Study Design: Controlled laboratory study.
Methods: Three finite element models were developed based on a previously published model of normal supraspinatus tendon (0° abduction). Single-row fixation, double-row fixation, and transosseous suture fixation were simulated. A tensile force was applied to the proximal end of the supraspinatus tendon to simulate its contraction force.

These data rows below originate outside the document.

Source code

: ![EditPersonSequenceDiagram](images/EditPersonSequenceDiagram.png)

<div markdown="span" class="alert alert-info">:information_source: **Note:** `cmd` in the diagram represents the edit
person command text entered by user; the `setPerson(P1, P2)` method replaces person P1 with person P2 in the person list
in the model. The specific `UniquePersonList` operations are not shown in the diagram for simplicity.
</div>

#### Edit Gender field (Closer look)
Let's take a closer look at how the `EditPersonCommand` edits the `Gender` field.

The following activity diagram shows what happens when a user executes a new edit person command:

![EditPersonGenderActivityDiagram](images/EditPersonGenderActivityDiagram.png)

Results: In the single-row model, the stress appeared from the site of the anchor and extended into the proximal tendon. The highest stress concentration was observed on the bursal surface of the tendon. The double-row model showed a similar pattern to the single-row model except that the stress concentration was observed only around the medial anchor. In the transosseous model, the stress appeared from the attachment site to a bony trough, which extended proximally into the tendon substance. No significant stress concentration was observed inside the tendon.
Conclusion: Both single-row and double-row fixations showed higher stress concentration inside the tendon than did transosseous suture fixation.
Clinical Relevance: A high stress concentration might be a cause of the rerupture often observed after arthroscopic cuff repair using suture anchors.